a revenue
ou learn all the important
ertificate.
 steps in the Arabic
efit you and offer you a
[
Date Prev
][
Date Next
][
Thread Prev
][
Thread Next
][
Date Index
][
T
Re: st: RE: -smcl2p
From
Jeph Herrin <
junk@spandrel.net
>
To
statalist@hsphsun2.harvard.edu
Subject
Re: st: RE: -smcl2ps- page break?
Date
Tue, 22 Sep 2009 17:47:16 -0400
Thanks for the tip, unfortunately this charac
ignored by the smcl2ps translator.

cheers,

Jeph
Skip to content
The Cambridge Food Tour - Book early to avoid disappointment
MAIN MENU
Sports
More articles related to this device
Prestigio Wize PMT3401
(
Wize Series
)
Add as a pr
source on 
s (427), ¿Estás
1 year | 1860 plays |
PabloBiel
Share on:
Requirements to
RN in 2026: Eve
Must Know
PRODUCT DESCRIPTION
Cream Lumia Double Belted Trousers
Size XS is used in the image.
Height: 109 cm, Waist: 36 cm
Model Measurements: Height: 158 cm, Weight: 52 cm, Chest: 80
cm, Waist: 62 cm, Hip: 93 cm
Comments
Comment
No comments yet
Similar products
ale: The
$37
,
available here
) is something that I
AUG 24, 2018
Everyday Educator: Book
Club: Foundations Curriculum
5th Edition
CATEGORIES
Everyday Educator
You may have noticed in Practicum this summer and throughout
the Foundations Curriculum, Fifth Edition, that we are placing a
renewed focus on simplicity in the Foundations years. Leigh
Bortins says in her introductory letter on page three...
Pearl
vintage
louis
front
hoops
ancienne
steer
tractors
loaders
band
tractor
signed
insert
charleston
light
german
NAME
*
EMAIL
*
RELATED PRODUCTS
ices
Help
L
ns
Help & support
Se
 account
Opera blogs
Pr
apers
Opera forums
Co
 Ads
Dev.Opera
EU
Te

Exercise:
Reproduce, line for line and without any change, the text read from every one of the records.

Response to this exercise:
a revenue
ou learn all the important
ertificate.
 steps in the Arabic
efit you and offer you a
[
Date Prev
][
Date Next
][
Thread Prev
][
Thread Next
][
Date Index
][
T
Re: st: RE: -smcl2p
From
Jeph Herrin <
junk@spandrel.net
>
To
statalist@hsphsun2.harvard.edu
Subject
Re: st: RE: -smcl2ps- page break?
Date
Tue, 22 Sep 2009 17:47:16 -0400
Thanks for the tip, unfortunately this charac
ignored by the smcl2ps translator.

cheers,

Jeph
Skip to content
The Cambridge Food Tour - Book early to avoid disappointment
MAIN MENU
Sports
More articles related to this device
Prestigio Wize PMT3401
(
Wize Series
)
Add as a pr
source on 
s (427), ¿Estás
1 year | 1860 plays |
PabloBiel
Share on:
Requirements to
RN in 2026: Eve
Must Know
PRODUCT DESCRIPTION
Cream Lumia Double Belted Trousers
Size XS is used in the image.
Height: 109 cm, Waist: 36 cm
Model Measurements: Height: 158 cm, Weight: 52 cm, Chest: 80
cm, Waist: 62 cm, Hip: 93 cm
Comments
Comment
No comments yet
Similar products
ale: The
$37
,
available here
) is something that I
AUG 24, 2018
Everyday Educator: Book
Club: Foundations Curriculum
5th Edition
CATEGORIES
Everyday Educator
You may have noticed in Practicum this summer and throughout
the Foundations Curriculum, Fifth Edition, that we are placing a
renewed focus on simplicity in the Foundations years. Leigh
Bortins says in her introductory letter on page three...
Pearl
vintage
louis
front
hoops
ancienne
steer
tractors
loaders
band
tractor
signed
insert
charleston
light
german
NAME
*
EMAIL
*
RELATED PRODUCTS
ices
Help
L
ns
Help & support
Se
 account
Opera blogs
Pr
apers
Opera forums
Co
 Ads
Dev.Opera
EU
Te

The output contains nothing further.